## PROBLEM 1
Reproduce word for word the part of the 1961 greyhound racing article between "- 1961 UK &" and "racing in Ireland.", inclusive.
## PROBLEM 2
According to the 1961 greyhound racing article, on what date did the Betting and Gaming Act 1960 come into force?

- 1961 UK & Ireland Greyhound Racing Year: ← 19601962 →

= 1961 UK & Ireland Greyhound Racing Year =

British greyhound racing year

The 1961 UK & Ireland Greyhound Racing Year was the 36th year of greyhound racing in the United Kingdom and the 35th year of greyhound racing in Ireland.

== Roll of honour ==

Major Winners
| Award | Name of Winner |
| 1961 English Greyhound Derby | Palms Printer |
| 1961 Irish Greyhound Derby | Chieftain's Guest |
| 1961 Scottish Greyhound Derby | Hey There Merry |
| 1961 Welsh Greyhound Derby | Oregon Prince |
| Greyhound Trainer of the Year | Jack Harvey & Jimmy Jowett |
| Greyhound of the Year | Palms Printer & Clonalvy Pride |

== Summary ==
The Betting and Gaming Act 1960 came into force on 1 January 1961. The effect was almost instantaneous with afternoon attendances collapsing. In an attempt to combat the decline, the National Greyhound Racing Society banned telephones at the track and did not allow results to be published before 9.00 pm. In addition they attempted delaying trap draws and enforced a copyright on the tote returns but the government legislation had effectively handed over the afternoon track trade to the bookmaker industry.

Bizarrely the government handed horse racing a levy (a deduction from bookmaker's turnover that would be paid back to the racecourses), under the Betting Levy Act 1961. The levy was given because of the losses that horse racing would incur with daytime bookmakers shops opening. Greyhound racing was not given a levy which came as a further blow to the industry. Knowle Stadium, Stanley Greyhound Stadium (Liverpool) and Woodhouse Lane Stadium all closed.

## RECORDS PROVIDED

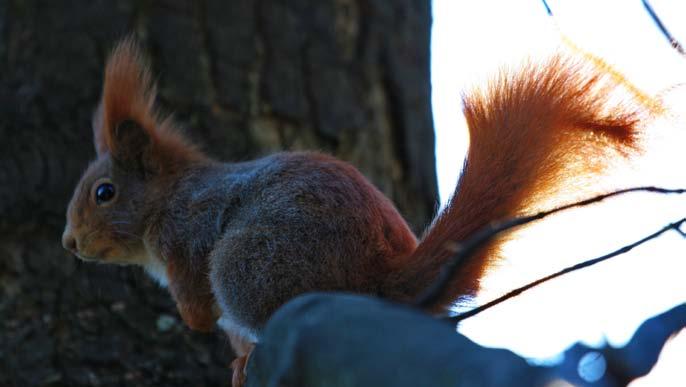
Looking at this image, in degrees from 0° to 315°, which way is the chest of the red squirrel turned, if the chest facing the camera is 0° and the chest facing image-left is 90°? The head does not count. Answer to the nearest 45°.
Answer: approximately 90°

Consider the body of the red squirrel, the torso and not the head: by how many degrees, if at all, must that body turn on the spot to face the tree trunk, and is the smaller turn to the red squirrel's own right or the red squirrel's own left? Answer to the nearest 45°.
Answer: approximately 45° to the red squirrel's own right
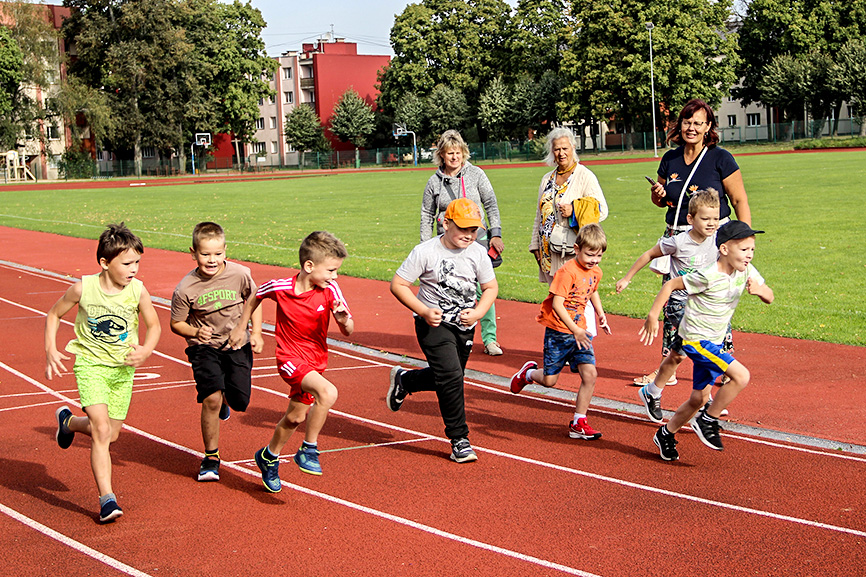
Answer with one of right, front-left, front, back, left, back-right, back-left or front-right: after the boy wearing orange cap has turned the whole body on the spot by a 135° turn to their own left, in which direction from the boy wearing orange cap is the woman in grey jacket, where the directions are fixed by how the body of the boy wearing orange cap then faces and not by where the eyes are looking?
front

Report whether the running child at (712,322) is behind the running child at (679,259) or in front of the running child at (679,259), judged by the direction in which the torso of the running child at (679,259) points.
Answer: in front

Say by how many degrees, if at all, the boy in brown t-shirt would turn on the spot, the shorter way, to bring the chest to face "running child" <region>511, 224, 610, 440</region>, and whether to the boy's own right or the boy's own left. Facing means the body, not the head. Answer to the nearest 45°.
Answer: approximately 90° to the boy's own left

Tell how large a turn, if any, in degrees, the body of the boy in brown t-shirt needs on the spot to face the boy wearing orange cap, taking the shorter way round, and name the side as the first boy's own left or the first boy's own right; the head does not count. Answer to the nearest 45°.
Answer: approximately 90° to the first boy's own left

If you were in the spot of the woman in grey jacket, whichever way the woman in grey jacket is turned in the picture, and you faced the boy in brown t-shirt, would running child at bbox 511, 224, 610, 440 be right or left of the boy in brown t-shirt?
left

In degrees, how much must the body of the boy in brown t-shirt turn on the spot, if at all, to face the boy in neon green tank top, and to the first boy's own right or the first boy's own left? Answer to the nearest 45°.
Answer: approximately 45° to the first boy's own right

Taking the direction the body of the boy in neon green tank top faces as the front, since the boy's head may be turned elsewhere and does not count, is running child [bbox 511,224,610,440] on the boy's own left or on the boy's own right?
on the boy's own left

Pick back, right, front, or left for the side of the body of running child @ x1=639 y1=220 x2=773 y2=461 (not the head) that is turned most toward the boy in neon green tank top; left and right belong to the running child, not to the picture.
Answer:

## TASK RESPONSE 1
- 1961 UK & Ireland Greyhound Racing Year: ← 19601962 →

= 1961 UK & Ireland Greyhound Racing Year =

British greyhound racing year

The 1961 UK & Ireland Greyhound Racing Year was the 36th year of greyhound racing in the United Kingdom and the 35th year of greyhound racing in Ireland.

## TASK RESPONSE 2
1 January 1961